Since Inauguration Day, the Trump Administration has touted its efforts to scale back what it considers to be unnecessary, costly, and business-unfriendly rules and regulations.

Trump and his administration, however, are far less vocal when it comes to the reality that new rulemaking will continue, even if it is at a slower pace. The truth is, the Executive Branch has little authority when it comes to the actions of independent agencies like the Securities and Exchange Commission and the Federal Reserve. Although the White House has done its best to stock those agencies with like-minded proponents of deregulation, it can do little to prevent new rules that are either holdovers from past Congressional mandates or that are considered needed reactions to marketplace abuses.

Securities and Exchange Commission Chairman Jay Clayton has publicly agreed with the government-wide regulatory reductions championed by the President. Nevertheless, he is laying out hints of a regulatory roadmap that even includes catching up on long-lingering mandates of the Dodd-Frank Act.

During a Jan. 22 speech at the Securities Regulation Institute in Washington D.C., Clayton said that completing this rulemaking if important, even if it may not be easy.

How quickly the SEC can complete remaining Dodd-Frank rules “is a multi-variable function” and two key variables, among many, “are mission-critical demands and the complexity of the mandates themselves.”

Clayton grouped the remaining mandates into categories. Among them, and of primary importance, are rules to stand-up the security-based swap regime.

Category one. Rulemaking under Title VII was intended to address the gap in U.S. financial regulation of over-the-counter swaps by providing a comprehensive framework for the regulation of swaps markets.

▶ **Supplied records**:
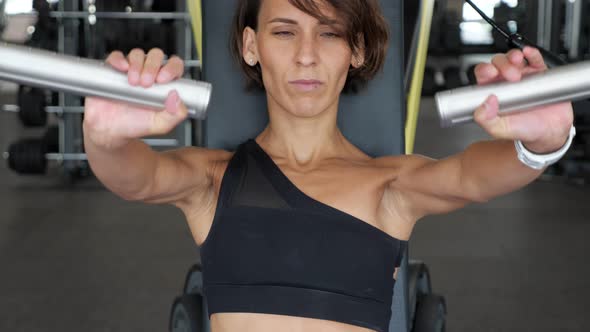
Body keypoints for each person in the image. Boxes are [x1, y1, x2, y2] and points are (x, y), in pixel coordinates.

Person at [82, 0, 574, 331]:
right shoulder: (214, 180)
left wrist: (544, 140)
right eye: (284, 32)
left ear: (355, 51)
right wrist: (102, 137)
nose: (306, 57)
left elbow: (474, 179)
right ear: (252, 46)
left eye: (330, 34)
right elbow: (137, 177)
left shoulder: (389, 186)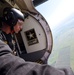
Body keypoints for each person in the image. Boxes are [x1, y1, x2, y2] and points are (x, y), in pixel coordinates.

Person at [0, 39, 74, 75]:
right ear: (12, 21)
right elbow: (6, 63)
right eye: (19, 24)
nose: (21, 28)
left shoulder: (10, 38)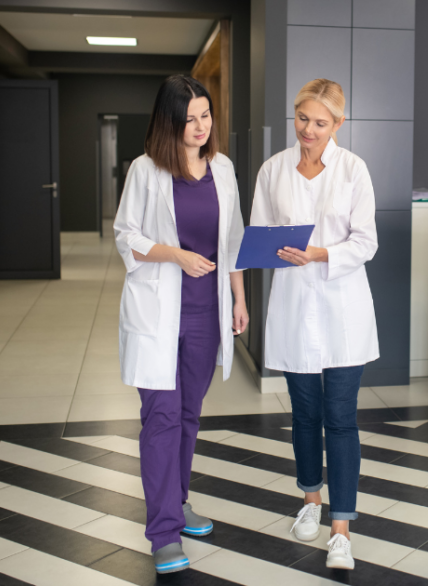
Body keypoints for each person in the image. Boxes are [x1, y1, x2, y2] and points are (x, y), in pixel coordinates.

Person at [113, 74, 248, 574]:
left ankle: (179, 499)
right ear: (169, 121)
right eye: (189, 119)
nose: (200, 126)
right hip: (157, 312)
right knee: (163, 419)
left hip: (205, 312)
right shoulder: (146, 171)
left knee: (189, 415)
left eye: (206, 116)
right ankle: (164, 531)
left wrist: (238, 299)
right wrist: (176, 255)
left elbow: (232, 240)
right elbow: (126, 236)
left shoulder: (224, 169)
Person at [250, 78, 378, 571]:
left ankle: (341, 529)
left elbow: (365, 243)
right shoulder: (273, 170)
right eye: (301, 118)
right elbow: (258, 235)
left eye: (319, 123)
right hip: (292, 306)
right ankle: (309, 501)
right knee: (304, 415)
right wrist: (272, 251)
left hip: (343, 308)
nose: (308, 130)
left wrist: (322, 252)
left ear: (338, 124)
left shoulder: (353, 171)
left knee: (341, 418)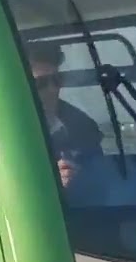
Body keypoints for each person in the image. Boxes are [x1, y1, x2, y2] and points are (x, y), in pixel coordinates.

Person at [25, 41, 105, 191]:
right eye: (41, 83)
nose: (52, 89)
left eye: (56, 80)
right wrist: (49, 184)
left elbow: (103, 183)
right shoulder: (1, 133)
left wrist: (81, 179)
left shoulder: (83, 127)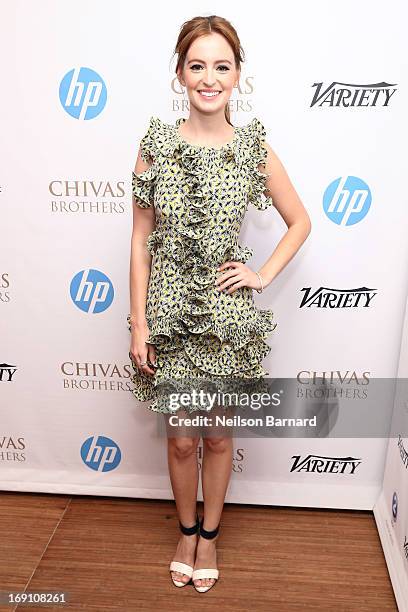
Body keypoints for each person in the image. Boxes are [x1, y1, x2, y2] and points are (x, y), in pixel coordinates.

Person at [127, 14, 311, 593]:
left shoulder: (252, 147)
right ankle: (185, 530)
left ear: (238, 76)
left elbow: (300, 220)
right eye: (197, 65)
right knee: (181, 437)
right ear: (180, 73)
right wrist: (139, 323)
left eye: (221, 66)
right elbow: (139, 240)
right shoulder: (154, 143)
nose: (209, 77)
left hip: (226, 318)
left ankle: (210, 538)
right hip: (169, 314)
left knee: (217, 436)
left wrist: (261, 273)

▶ **Activities**:
**1.** Answer these questions from the text on SEC rulemaking:
(a) Which two independent agencies does the text name?
(b) Where did Clayton give his Jan. 22 speech?
(c) What gap was rulemaking under Title VII intended to address?
**2.** Proceed with the text on SEC rulemaking from its final sentence onward.
The entries are separate material and do not relate to the text on SEC rulemaking.

▶ **Answers given**:
**1.**
(a) The Securities and Exchange Commission and the Federal Reserve.
(b) At the Securities Regulation Institute in Washington D.C.
(c) The gap in U.S. financial regulation of over-the-counter swaps.

**2.**
The Dodd-Frank Act divided regulatory authority over swap agreements between the Commodities Futures Trading Commission (CFTC) and SEC. The SEC has regulatory authority over “security-based swaps,” defined as swaps based on a single security or loan or a narrow-based group or index of securities, or events relating to a single issuer or issuers of securities in a narrow-based security index. Security-based swaps are included within the definition of “security” under the Securities Exchange Act. The CFTC has primary regulatory authority over all other swaps, such as energy and agricultural instruments.

The two agencies share authority over “mixed swaps,” which are security-based swaps that also have a commodity component.

The SEC has finalized many, but not all, of the Dodd-Frank Act’s Title VII rules. “As we seek to complete [these] rules, that final implementation should be done holistically and as a coherent package,” Clayton said. “The rules are substantially interrelated and this approach should allow for more efficient implementation and internal consistency.”

The SEC’s remaining Dodd-Frank workload includes, but is not limited to: data collection and reporting rules for security-based swap execution facilities; rules governing security-based swap execution facilities; rules regarding fraud in the security-based swap market; rules governing security-based swap dealers and major security-based swap participants that are not banks; caily trading recordkeeping requirements; and reporting and recordkeeping rules applicable to security-based swap dealers and major security-based swap participants.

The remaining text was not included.